Items from a dataset

┌──

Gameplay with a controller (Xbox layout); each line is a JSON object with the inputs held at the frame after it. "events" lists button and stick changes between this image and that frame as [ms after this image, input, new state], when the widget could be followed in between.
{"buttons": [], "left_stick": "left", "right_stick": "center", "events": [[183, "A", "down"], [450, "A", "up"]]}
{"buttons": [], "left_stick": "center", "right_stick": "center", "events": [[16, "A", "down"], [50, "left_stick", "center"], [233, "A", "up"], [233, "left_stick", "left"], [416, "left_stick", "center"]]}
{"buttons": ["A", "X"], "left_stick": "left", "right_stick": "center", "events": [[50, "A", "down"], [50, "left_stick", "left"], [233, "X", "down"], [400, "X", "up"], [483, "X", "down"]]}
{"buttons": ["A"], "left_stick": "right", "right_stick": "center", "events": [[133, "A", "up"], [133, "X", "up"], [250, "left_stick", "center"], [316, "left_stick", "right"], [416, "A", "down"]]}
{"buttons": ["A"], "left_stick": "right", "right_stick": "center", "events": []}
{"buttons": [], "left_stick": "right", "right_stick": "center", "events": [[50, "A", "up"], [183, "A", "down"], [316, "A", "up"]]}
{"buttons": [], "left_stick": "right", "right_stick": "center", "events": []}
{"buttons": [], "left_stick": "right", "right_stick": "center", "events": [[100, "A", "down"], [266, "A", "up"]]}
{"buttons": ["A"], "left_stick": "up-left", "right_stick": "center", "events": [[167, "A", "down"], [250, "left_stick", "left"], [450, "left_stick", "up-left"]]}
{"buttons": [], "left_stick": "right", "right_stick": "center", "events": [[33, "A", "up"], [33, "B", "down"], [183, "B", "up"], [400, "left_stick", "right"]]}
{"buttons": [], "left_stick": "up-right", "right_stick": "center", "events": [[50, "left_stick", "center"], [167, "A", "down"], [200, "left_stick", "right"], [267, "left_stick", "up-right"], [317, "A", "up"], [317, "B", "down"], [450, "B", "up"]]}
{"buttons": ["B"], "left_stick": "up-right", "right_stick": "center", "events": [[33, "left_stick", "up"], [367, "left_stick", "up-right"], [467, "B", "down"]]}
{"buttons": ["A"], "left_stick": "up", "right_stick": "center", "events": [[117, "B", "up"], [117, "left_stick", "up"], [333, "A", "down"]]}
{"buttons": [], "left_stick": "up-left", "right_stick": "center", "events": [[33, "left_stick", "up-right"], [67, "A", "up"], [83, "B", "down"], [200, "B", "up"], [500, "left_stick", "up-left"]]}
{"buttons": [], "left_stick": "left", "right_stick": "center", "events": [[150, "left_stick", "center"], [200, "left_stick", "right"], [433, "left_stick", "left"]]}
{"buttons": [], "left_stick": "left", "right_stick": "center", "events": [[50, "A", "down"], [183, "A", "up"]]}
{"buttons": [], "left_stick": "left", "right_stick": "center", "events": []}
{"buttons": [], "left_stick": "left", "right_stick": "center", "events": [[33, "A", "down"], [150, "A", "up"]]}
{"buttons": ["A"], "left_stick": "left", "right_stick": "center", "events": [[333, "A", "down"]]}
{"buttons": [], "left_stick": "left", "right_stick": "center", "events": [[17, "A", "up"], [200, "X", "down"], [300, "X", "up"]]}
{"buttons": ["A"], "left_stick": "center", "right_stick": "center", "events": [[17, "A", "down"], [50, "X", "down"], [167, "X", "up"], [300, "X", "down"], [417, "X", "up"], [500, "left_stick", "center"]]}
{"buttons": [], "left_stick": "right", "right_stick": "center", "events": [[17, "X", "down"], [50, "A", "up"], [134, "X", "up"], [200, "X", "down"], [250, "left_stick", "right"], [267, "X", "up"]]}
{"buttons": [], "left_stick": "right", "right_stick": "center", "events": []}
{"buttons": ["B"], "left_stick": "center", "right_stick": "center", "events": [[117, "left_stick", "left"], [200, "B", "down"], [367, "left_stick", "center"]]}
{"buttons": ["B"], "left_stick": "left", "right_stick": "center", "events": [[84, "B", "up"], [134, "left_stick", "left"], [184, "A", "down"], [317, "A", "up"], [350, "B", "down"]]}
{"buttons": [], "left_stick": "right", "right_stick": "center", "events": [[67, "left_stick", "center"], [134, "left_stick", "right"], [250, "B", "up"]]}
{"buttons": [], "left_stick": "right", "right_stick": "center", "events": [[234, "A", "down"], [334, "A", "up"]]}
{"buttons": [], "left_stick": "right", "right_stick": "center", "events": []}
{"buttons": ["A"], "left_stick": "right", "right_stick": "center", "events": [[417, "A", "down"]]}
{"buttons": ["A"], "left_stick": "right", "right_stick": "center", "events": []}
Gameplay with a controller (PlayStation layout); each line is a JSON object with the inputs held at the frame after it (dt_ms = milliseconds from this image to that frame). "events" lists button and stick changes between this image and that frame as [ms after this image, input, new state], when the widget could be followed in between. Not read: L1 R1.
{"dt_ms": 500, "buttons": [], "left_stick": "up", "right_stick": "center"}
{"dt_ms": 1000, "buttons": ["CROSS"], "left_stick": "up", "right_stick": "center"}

└──

▶ **Work to complete**
Every entry must be output again exactly as it was given.

▶ **Finished exercise**
Gameplay with a controller (Xbox layout); each line is a JSON object with the inputs held at the frame after it. "events" lists button and stick changes between this image and that frame as [ms after this image, input, new state], when the widget could be followed in between.
{"buttons": [], "left_stick": "left", "right_stick": "center", "events": [[183, "A", "down"], [450, "A", "up"]]}
{"buttons": [], "left_stick": "center", "right_stick": "center", "events": [[16, "A", "down"], [50, "left_stick", "center"], [233, "A", "up"], [233, "left_stick", "left"], [416, "left_stick", "center"]]}
{"buttons": ["A", "X"], "left_stick": "left", "right_stick": "center", "events": [[50, "A", "down"], [50, "left_stick", "left"], [233, "X", "down"], [400, "X", "up"], [483, "X", "down"]]}
{"buttons": ["A"], "left_stick": "right", "right_stick": "center", "events": [[133, "A", "up"], [133, "X", "up"], [250, "left_stick", "center"], [316, "left_stick", "right"], [416, "A", "down"]]}
{"buttons": ["A"], "left_stick": "right", "right_stick": "center", "events": []}
{"buttons": [], "left_stick": "right", "right_stick": "center", "events": [[50, "A", "up"], [183, "A", "down"], [316, "A", "up"]]}
{"buttons": [], "left_stick": "right", "right_stick": "center", "events": []}
{"buttons": [], "left_stick": "right", "right_stick": "center", "events": [[100, "A", "down"], [266, "A", "up"]]}
{"buttons": ["A"], "left_stick": "up-left", "right_stick": "center", "events": [[167, "A", "down"], [250, "left_stick", "left"], [450, "left_stick", "up-left"]]}
{"buttons": [], "left_stick": "right", "right_stick": "center", "events": [[33, "A", "up"], [33, "B", "down"], [183, "B", "up"], [400, "left_stick", "right"]]}
{"buttons": [], "left_stick": "up-right", "right_stick": "center", "events": [[50, "left_stick", "center"], [167, "A", "down"], [200, "left_stick", "right"], [267, "left_stick", "up-right"], [317, "A", "up"], [317, "B", "down"], [450, "B", "up"]]}
{"buttons": ["B"], "left_stick": "up-right", "right_stick": "center", "events": [[33, "left_stick", "up"], [367, "left_stick", "up-right"], [467, "B", "down"]]}
{"buttons": ["A"], "left_stick": "up", "right_stick": "center", "events": [[117, "B", "up"], [117, "left_stick", "up"], [333, "A", "down"]]}
{"buttons": [], "left_stick": "up-left", "right_stick": "center", "events": [[33, "left_stick", "up-right"], [67, "A", "up"], [83, "B", "down"], [200, "B", "up"], [500, "left_stick", "up-left"]]}
{"buttons": [], "left_stick": "left", "right_stick": "center", "events": [[150, "left_stick", "center"], [200, "left_stick", "right"], [433, "left_stick", "left"]]}
{"buttons": [], "left_stick": "left", "right_stick": "center", "events": [[50, "A", "down"], [183, "A", "up"]]}
{"buttons": [], "left_stick": "left", "right_stick": "center", "events": []}
{"buttons": [], "left_stick": "left", "right_stick": "center", "events": [[33, "A", "down"], [150, "A", "up"]]}
{"buttons": ["A"], "left_stick": "left", "right_stick": "center", "events": [[333, "A", "down"]]}
{"buttons": [], "left_stick": "left", "right_stick": "center", "events": [[17, "A", "up"], [200, "X", "down"], [300, "X", "up"]]}
{"buttons": ["A"], "left_stick": "center", "right_stick": "center", "events": [[17, "A", "down"], [50, "X", "down"], [167, "X", "up"], [300, "X", "down"], [417, "X", "up"], [500, "left_stick", "center"]]}
{"buttons": [], "left_stick": "right", "right_stick": "center", "events": [[17, "X", "down"], [50, "A", "up"], [134, "X", "up"], [200, "X", "down"], [250, "left_stick", "right"], [267, "X", "up"]]}
{"buttons": [], "left_stick": "right", "right_stick": "center", "events": []}
{"buttons": ["B"], "left_stick": "center", "right_stick": "center", "events": [[117, "left_stick", "left"], [200, "B", "down"], [367, "left_stick", "center"]]}
{"buttons": ["B"], "left_stick": "left", "right_stick": "center", "events": [[84, "B", "up"], [134, "left_stick", "left"], [184, "A", "down"], [317, "A", "up"], [350, "B", "down"]]}
{"buttons": [], "left_stick": "right", "right_stick": "center", "events": [[67, "left_stick", "center"], [134, "left_stick", "right"], [250, "B", "up"]]}
{"buttons": [], "left_stick": "right", "right_stick": "center", "events": [[234, "A", "down"], [334, "A", "up"]]}
{"buttons": [], "left_stick": "right", "right_stick": "center", "events": []}
{"buttons": ["A"], "left_stick": "right", "right_stick": "center", "events": [[417, "A", "down"]]}
{"buttons": ["A"], "left_stick": "right", "right_stick": "center", "events": []}
Gameplay with a controller (PlayStation layout); each line is a JSON object with the inputs held at the frame after it (dt_ms = milliseconds from this image to that frame). "events" lists button and stick changes between this image and that frame as [ms after this image, input, new state], when the widget could be followed in between. Not read: L1 R1.
{"dt_ms": 500, "buttons": [], "left_stick": "up", "right_stick": "center"}
{"dt_ms": 1000, "buttons": ["CROSS"], "left_stick": "up", "right_stick": "center"}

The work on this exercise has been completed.